___ Data shown

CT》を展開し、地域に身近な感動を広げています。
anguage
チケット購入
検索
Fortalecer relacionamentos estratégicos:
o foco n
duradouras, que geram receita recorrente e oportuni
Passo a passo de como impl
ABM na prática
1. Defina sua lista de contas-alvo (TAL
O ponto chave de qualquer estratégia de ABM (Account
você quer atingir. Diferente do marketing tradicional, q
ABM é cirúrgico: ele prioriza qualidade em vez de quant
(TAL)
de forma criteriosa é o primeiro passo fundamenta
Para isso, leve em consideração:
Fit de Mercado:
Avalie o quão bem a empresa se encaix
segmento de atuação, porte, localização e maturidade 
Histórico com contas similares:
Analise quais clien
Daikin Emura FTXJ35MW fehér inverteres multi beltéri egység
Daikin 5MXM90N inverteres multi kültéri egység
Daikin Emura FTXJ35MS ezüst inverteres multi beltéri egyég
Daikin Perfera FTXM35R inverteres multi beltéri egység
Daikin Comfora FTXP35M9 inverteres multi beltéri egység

______
___ Data shown

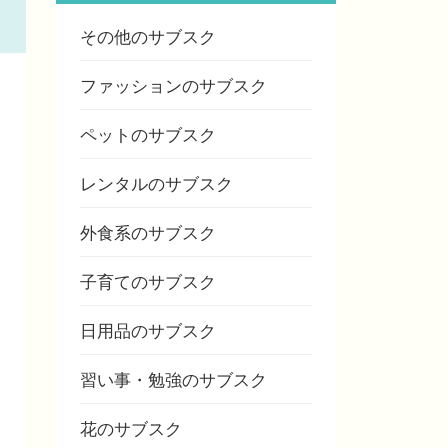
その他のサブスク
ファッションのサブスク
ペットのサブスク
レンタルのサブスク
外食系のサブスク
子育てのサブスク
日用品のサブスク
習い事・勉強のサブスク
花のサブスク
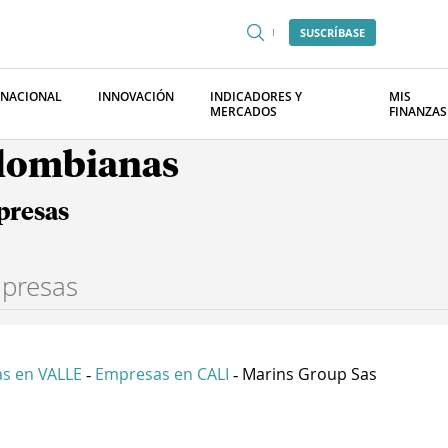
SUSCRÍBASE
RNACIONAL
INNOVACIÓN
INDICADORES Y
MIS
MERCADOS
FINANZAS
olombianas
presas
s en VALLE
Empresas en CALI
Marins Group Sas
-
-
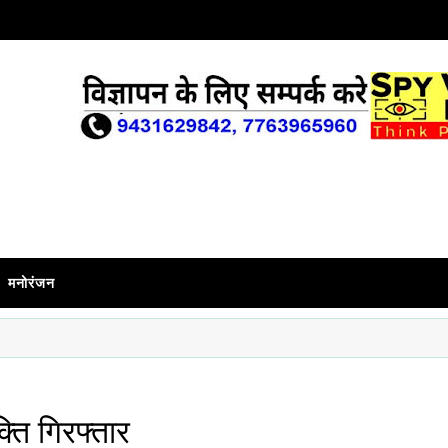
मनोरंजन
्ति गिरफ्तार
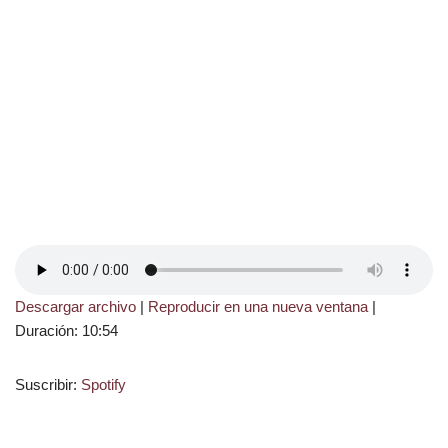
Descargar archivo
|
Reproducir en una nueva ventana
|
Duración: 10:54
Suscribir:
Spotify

______
___ Data shown

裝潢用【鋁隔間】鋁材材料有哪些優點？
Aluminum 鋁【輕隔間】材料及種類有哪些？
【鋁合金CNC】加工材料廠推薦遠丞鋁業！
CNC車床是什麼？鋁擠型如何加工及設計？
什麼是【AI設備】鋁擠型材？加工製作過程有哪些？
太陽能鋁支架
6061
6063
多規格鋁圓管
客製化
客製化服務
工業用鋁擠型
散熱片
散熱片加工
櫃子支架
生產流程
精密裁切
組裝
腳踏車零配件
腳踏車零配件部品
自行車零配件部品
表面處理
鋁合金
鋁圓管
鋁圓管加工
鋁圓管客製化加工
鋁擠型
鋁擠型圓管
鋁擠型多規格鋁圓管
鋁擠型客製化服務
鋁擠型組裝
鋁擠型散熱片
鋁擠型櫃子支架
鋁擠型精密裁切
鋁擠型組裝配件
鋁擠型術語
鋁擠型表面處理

______

--- Exercise description ---
Starting at the line that has "CT》を展開し、地域に身近な感動を広げています。" and stopping after the line that has "Daikin Perfera FTXM35R", put those lines into a JSON list of strings, one string per line, leaving out any blank lines.

--- Task answer ---
[
  "CT》を展開し、地域に身近な感動を広げています。",
  "anguage",
  "チケット購入",
  "検索",
  "Fortalecer relacionamentos estratégicos:",
  "o foco n",
  "duradouras, que geram receita recorrente e oportuni",
  "Passo a passo de como impl",
  "ABM na prática",
  "1. Defina sua lista de contas-alvo (TAL",
  "O ponto chave de qualquer estratégia de ABM (Account",
  "você quer atingir. Diferente do marketing tradicional, q",
  "ABM é cirúrgico: ele prioriza qualidade em vez de quant",
  "(TAL)",
  "de forma criteriosa é o primeiro passo fundamenta",
  "Para isso, leve em consideração:",
  "Fit de Mercado:",
  "Avalie o quão bem a empresa se encaix",
  "segmento de atuação, porte, localização e maturidade ",
  "Histórico com contas similares:",
  "Analise quais clien",
  "Daikin Emura FTXJ35MW fehér inverteres multi beltéri egység",
  "Daikin 5MXM90N inverteres multi kültéri egység",
  "Daikin Emura FTXJ35MS ezüst inverteres multi beltéri egyég",
  "Daikin Perfera FTXM35R inverteres multi beltéri egység"
]